In the short 7.5 years the SEBoK has existed, it has received over 1,600,000 visits, with over 3,200,00 page views. Average visits per month for 2019 is running around 35,000, with approximately 80,000 page views per month. The five most popular pages for the first 3 months of 2019 were:

  1. Types of Systems (15,119)
  2. Stakeholder Needs and Requirements (12,738)
  3. System Requirements (9,923)
  4. Types of Models (9,597)
  5. Reliability, Availability, and Maintainability (8,401)

Another new feature we are introducing in this Version 2.0 rollout is attribution. The initial SEBoK was a community project, and an intentional decision was made to not attribute the authors of any single page. Times change. While the SEBoK is not a traditional peer-reviewed media, new articles are reviewed by the Section Editor, the Managing Editor, and the Editor in Chief before publishing. If any of those individuals need an outside opinion, other experts may be asked to review and edit the new article. So, effective in Version 2.0, if a new article is submitted by 1-3 authors, and the content has only recieved minor edits (not a major rewrite by an editor), the authors names will appear at the bottom of the article. It is the intent to also go back through the existing articles and if any warrant the same attribution, this will be done for the next version (V 2.1). The goal of this change is to increase the stable content of the SEBoK by attracting new authors.
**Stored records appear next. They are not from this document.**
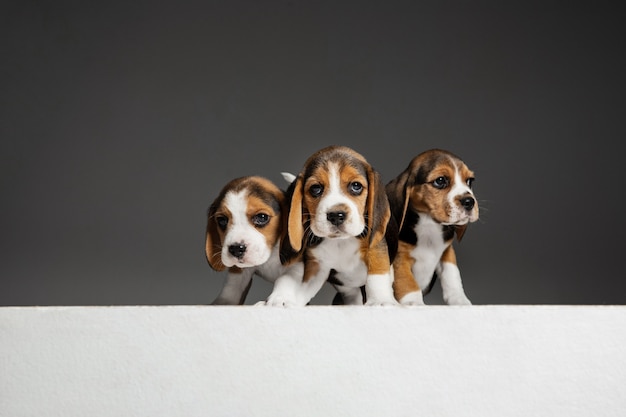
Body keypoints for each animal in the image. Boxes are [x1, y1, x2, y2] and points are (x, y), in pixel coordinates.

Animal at [205, 174, 302, 304]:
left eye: (262, 217)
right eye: (222, 220)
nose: (236, 249)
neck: (271, 254)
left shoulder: (301, 263)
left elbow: (286, 278)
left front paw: (280, 298)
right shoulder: (239, 270)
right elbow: (232, 285)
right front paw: (224, 303)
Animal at [266, 145, 398, 306]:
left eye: (356, 186)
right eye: (315, 188)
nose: (336, 216)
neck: (340, 242)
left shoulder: (376, 248)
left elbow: (377, 276)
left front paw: (380, 301)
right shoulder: (316, 267)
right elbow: (303, 288)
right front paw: (284, 300)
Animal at [386, 148, 478, 304]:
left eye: (469, 181)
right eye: (440, 181)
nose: (469, 201)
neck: (429, 226)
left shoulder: (447, 252)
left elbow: (452, 276)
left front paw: (460, 300)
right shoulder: (400, 259)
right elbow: (409, 284)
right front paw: (415, 303)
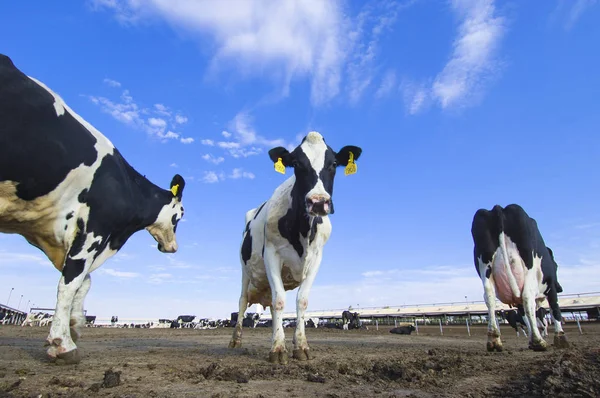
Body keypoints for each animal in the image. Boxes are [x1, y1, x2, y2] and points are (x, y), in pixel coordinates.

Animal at [0, 53, 185, 364]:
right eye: (180, 216)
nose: (172, 248)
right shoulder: (94, 228)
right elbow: (71, 282)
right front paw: (62, 343)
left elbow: (82, 282)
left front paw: (74, 325)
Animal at [229, 131, 360, 364]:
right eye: (297, 164)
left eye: (334, 163)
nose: (318, 202)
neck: (303, 231)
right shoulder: (271, 254)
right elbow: (280, 300)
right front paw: (277, 349)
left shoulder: (317, 258)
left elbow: (301, 301)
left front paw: (299, 345)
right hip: (244, 271)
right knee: (243, 302)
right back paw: (236, 341)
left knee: (272, 305)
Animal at [474, 205, 568, 352]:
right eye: (556, 266)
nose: (560, 288)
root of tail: (498, 208)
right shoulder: (551, 285)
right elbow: (555, 309)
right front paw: (560, 338)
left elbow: (525, 316)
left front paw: (530, 340)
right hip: (528, 266)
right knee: (528, 297)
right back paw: (538, 341)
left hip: (484, 266)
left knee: (489, 297)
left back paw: (494, 340)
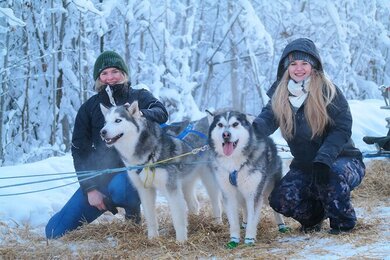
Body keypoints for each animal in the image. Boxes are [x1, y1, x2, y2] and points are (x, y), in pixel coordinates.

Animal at [100, 101, 221, 242]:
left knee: (217, 202)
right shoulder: (145, 190)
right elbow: (150, 217)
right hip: (186, 182)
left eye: (118, 120)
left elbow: (177, 217)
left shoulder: (171, 188)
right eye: (105, 122)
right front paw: (152, 238)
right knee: (194, 204)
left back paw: (218, 223)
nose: (102, 132)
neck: (148, 155)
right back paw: (194, 221)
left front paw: (181, 241)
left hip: (210, 179)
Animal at [207, 109, 286, 248]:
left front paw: (249, 239)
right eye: (220, 125)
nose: (226, 134)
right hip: (241, 195)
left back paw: (281, 225)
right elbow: (233, 221)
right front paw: (234, 239)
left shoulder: (254, 193)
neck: (234, 163)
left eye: (235, 124)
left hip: (268, 193)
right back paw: (244, 222)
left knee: (275, 209)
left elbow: (253, 218)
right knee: (244, 208)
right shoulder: (229, 194)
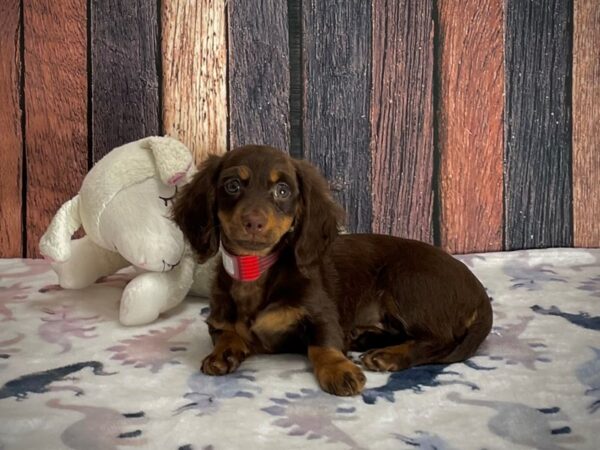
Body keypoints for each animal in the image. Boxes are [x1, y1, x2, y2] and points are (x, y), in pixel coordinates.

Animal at [172, 146, 492, 396]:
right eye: (232, 186)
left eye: (282, 190)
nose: (253, 222)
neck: (256, 270)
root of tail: (479, 291)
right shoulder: (218, 321)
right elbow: (228, 333)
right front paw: (221, 354)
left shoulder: (322, 313)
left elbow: (322, 344)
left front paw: (339, 370)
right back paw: (365, 338)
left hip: (407, 283)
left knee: (439, 341)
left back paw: (388, 355)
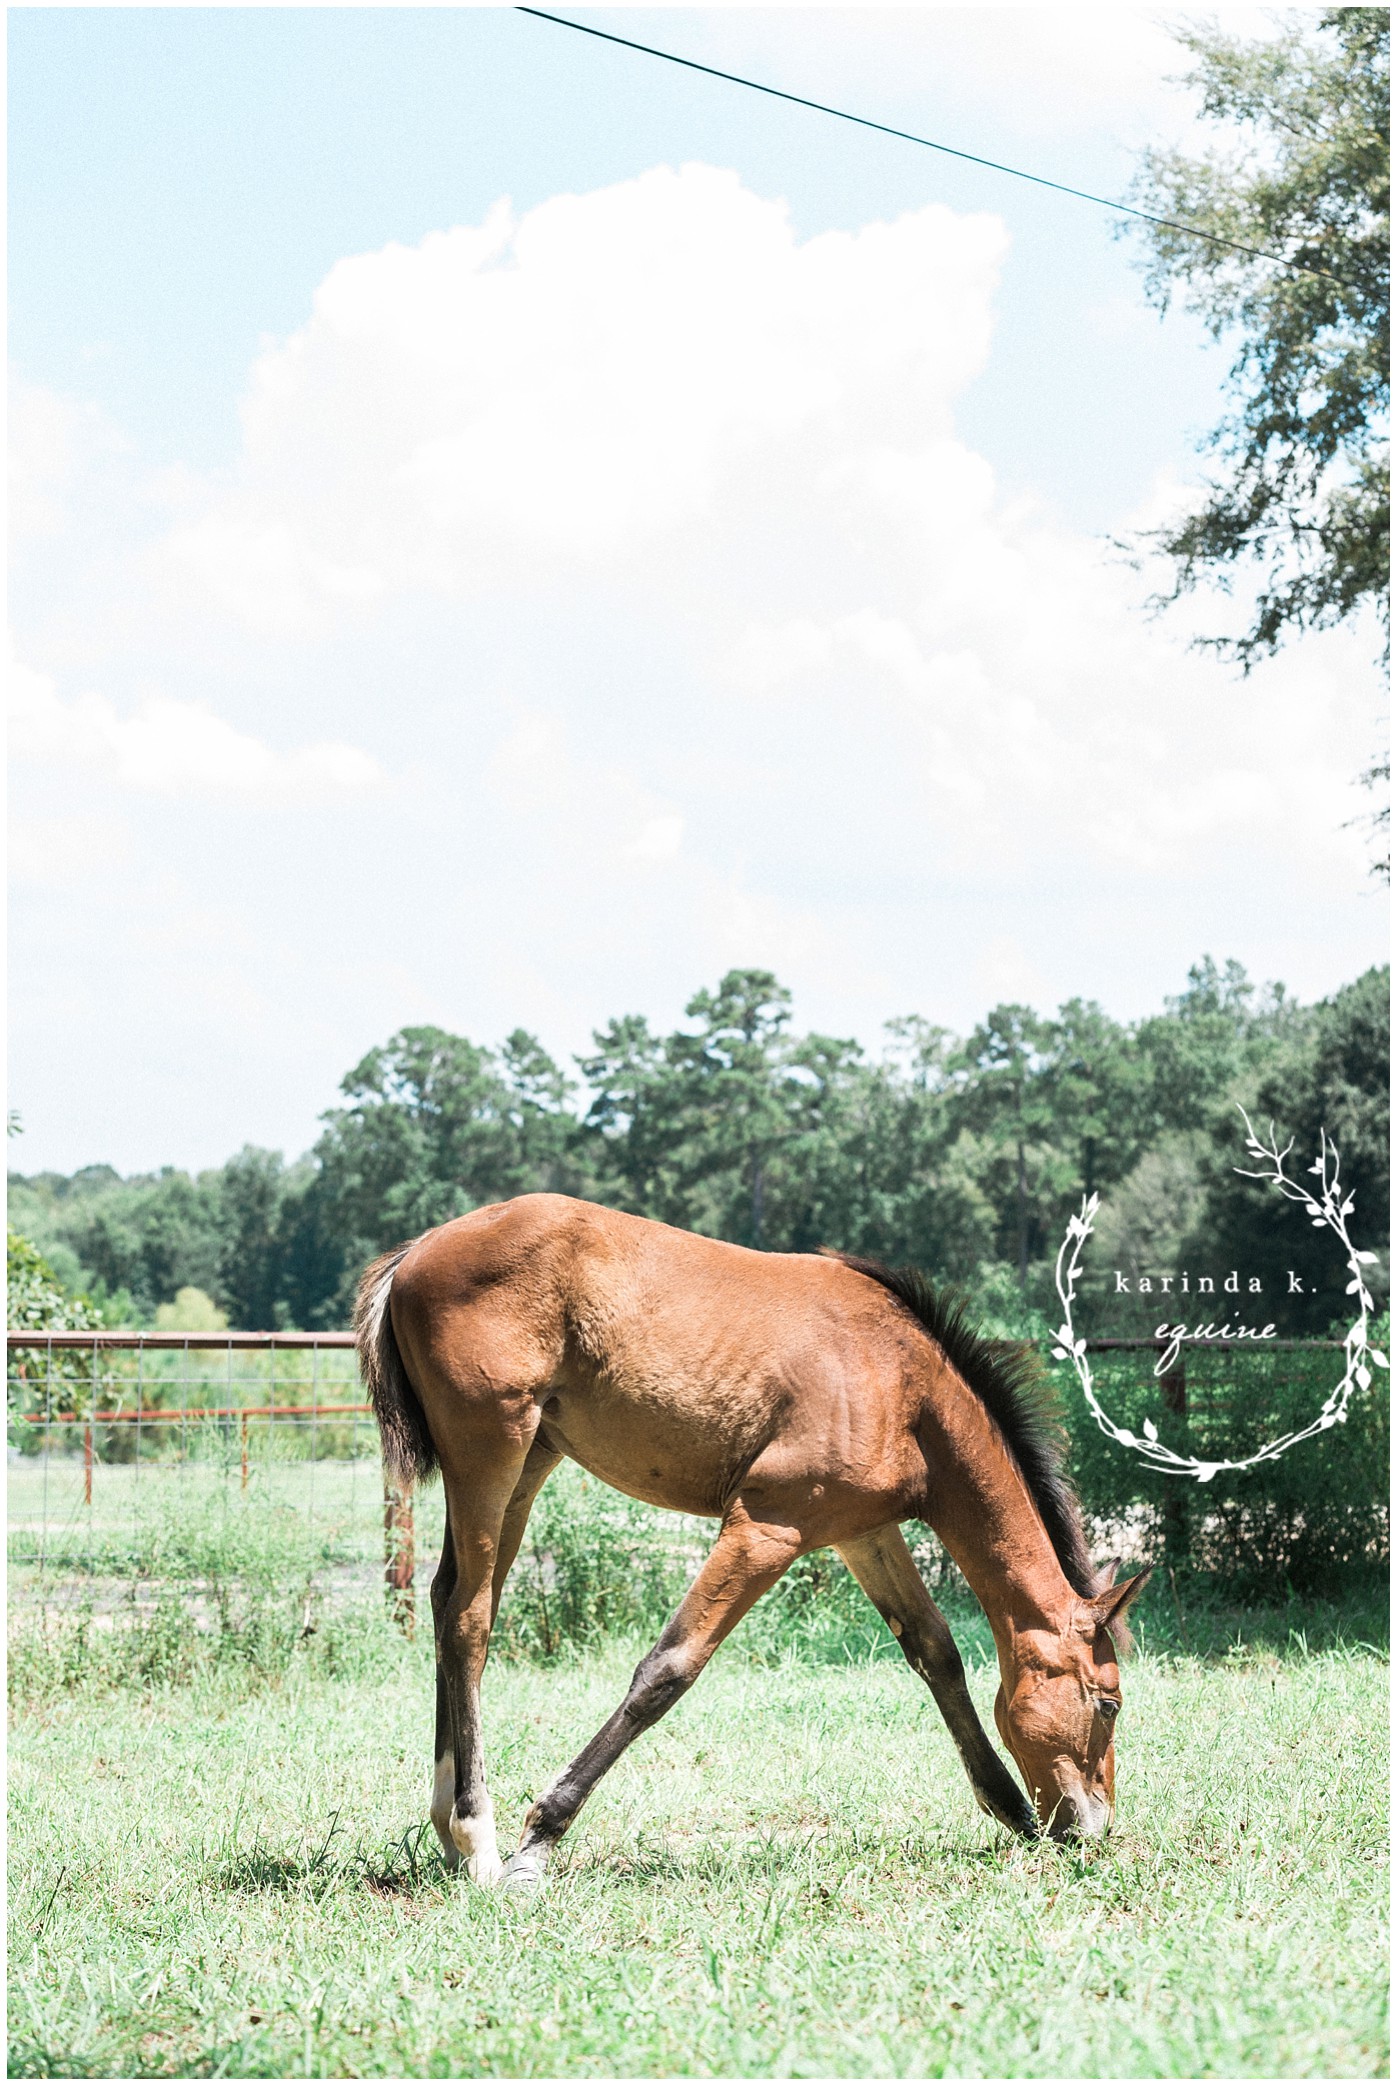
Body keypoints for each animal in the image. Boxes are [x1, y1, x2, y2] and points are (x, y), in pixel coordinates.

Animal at [355, 1192, 1150, 1889]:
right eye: (1108, 1703)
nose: (1091, 1829)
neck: (902, 1383)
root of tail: (417, 1252)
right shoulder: (767, 1527)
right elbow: (668, 1670)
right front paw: (539, 1841)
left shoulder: (864, 1532)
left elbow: (936, 1653)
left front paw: (1007, 1805)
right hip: (491, 1451)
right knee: (469, 1618)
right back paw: (479, 1841)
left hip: (526, 1464)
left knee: (447, 1601)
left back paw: (447, 1830)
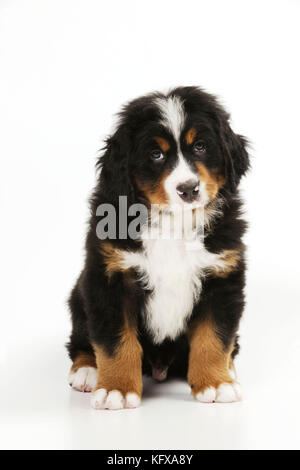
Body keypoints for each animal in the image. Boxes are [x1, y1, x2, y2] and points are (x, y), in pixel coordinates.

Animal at [67, 86, 250, 410]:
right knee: (80, 341)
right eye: (156, 154)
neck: (173, 224)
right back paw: (87, 370)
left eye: (201, 146)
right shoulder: (110, 280)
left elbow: (214, 336)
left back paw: (229, 369)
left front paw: (215, 383)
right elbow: (115, 341)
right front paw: (116, 388)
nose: (188, 189)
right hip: (79, 294)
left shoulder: (222, 277)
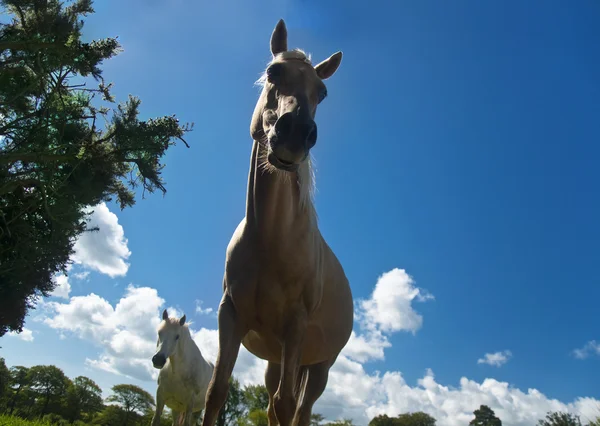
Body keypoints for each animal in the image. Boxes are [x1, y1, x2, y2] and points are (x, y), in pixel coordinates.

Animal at [203, 19, 352, 426]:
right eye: (273, 72)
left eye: (322, 92)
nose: (296, 133)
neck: (271, 242)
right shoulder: (231, 316)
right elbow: (216, 391)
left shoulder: (295, 327)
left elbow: (288, 406)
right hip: (275, 359)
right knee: (272, 403)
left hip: (318, 366)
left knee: (300, 409)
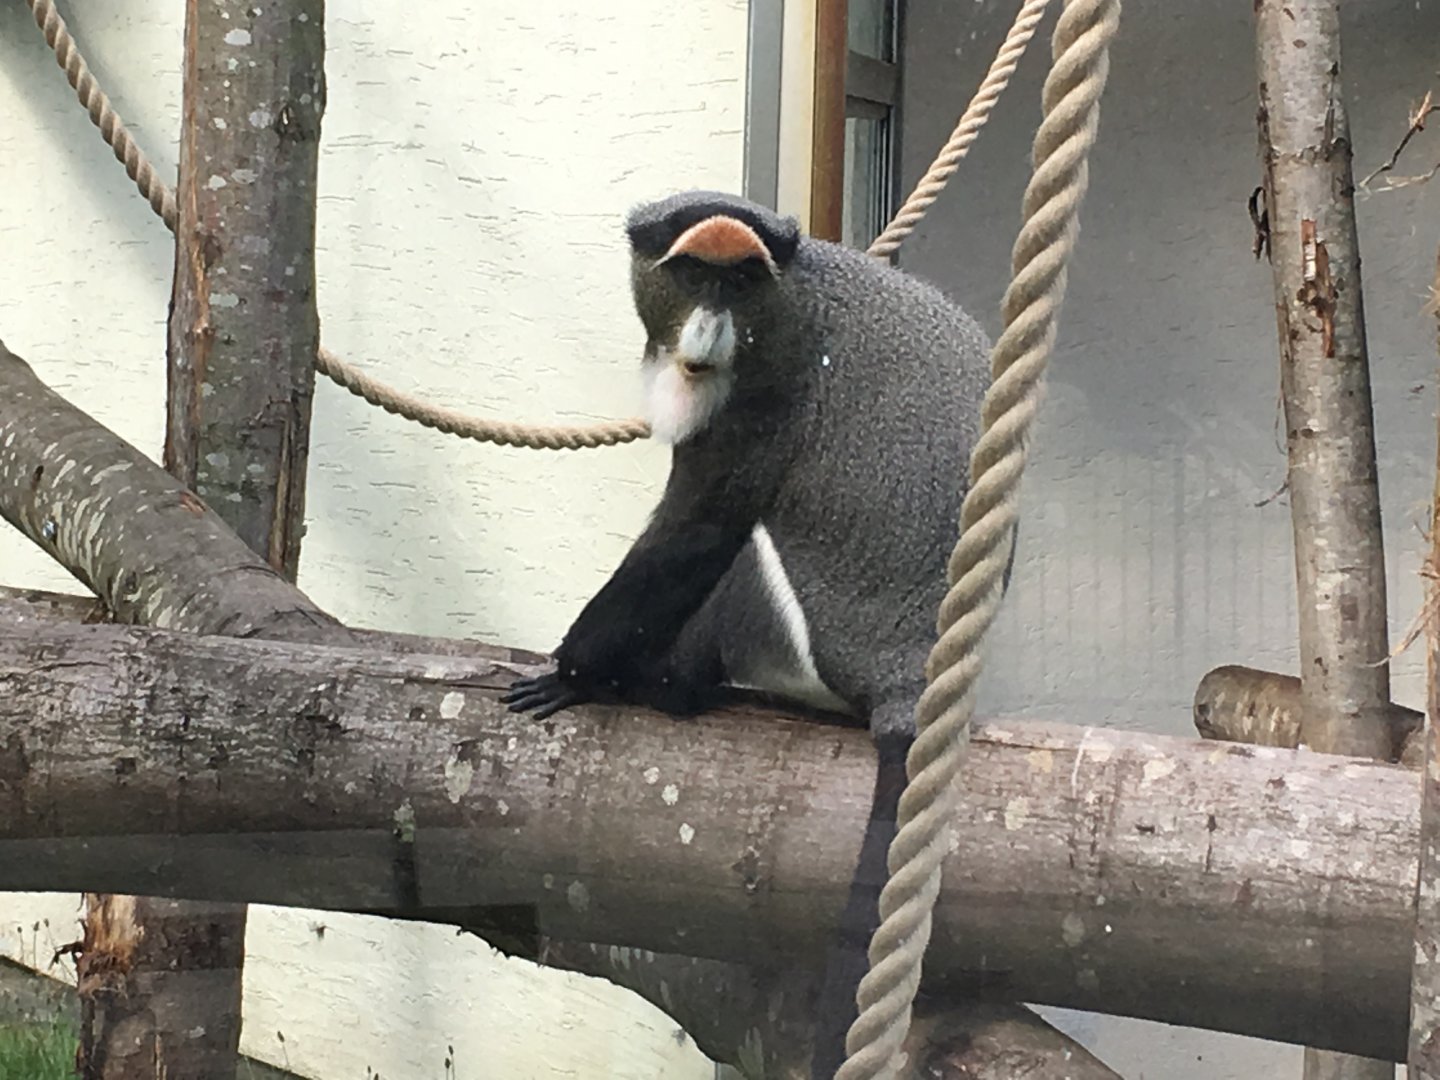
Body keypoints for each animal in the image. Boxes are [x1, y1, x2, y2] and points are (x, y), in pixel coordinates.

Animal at [502, 189, 1006, 1077]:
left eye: (740, 283)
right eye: (694, 274)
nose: (709, 328)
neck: (795, 290)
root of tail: (909, 682)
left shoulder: (772, 386)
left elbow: (700, 524)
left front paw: (572, 673)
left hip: (790, 640)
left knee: (739, 552)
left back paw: (663, 685)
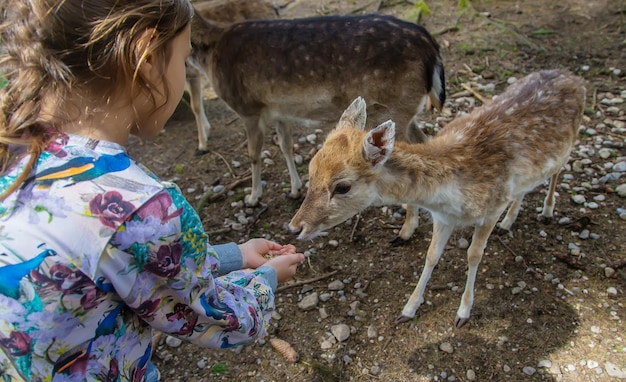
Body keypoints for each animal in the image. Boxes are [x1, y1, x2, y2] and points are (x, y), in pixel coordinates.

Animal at [290, 70, 584, 326]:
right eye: (311, 169)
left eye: (342, 187)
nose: (295, 227)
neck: (452, 198)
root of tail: (573, 76)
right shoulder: (443, 217)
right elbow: (431, 256)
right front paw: (408, 309)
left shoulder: (491, 208)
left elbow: (474, 255)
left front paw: (463, 312)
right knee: (526, 186)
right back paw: (509, 221)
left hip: (570, 143)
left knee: (558, 171)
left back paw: (547, 211)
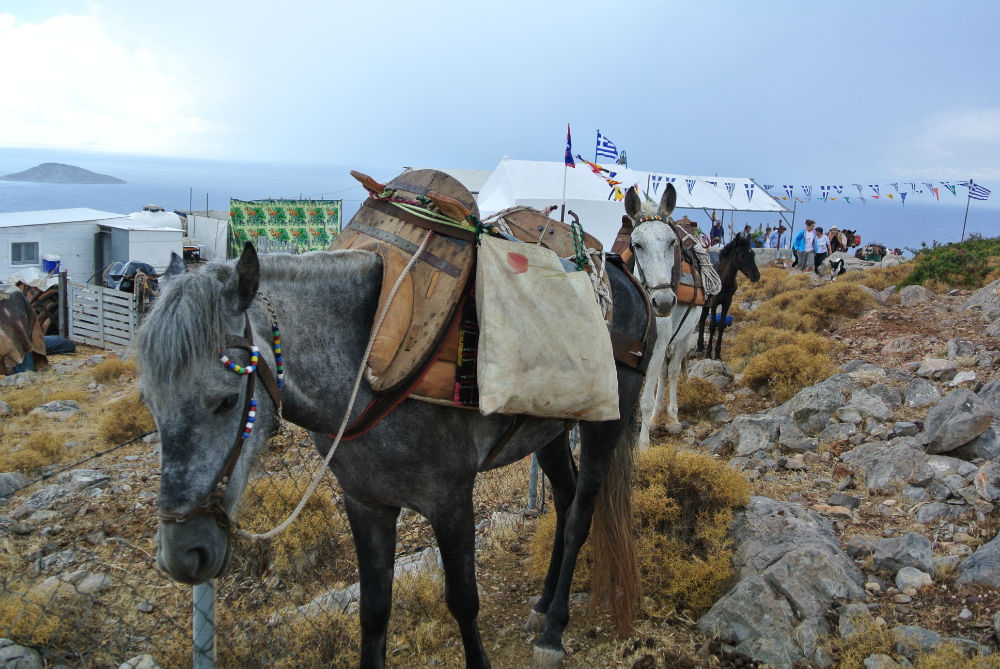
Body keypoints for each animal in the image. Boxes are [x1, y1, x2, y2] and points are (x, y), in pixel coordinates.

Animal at [137, 234, 652, 669]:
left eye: (226, 401)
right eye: (149, 403)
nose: (182, 553)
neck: (365, 360)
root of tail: (622, 273)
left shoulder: (451, 503)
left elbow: (464, 601)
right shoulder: (366, 504)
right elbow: (374, 610)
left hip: (605, 425)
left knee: (581, 514)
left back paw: (553, 631)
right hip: (549, 433)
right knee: (564, 502)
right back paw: (543, 605)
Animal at [621, 184, 701, 445]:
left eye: (671, 242)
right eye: (636, 244)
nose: (664, 302)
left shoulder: (657, 346)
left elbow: (645, 399)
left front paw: (643, 445)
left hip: (685, 336)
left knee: (672, 372)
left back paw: (672, 418)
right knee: (664, 373)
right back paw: (657, 419)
Version 2.0 has the following updates:

  1. Glossary Bubbles
  2. Major article attribution in the form of by-lines in the footer of an article
  3. Some multimedia content, which will be continued moving forward
  4. An improved Menu-tree structure
  5. Part 2 updates
  6. Part 3 updates
  7. Part 5 Updates
  8. Updated definitions for System, Engineered System, and Systems Engineering to be consistent with the INCOSE BoD adopted definitions from the INCOSE Fellows
  9. References to the INCOSE Competency Model
  10. General cleanup

Where are we headed? Good question. We would like to add some new editors to the editorial board. Some of the founders are beginning to move on, and we are looking for fresh participants. As already mentioned, we are looking for new content and authors. We are looking for original multimedia. If you have recorded, or would like to record some items for the SEBoK, please reach out to Nicole Hutchinson or myself and we will help you. Finally, we see more systems engineering applied across engineering disciplines. We would like to have some articles addressing that aspect of systems engineering.

That is it for now ... I hope to see you at the International Symposium in Orlando. If you have ideas for the SEBoK, or would like to get involved, be sure to find me there and we can have some coffee and chat. Thanks for your ongoing support.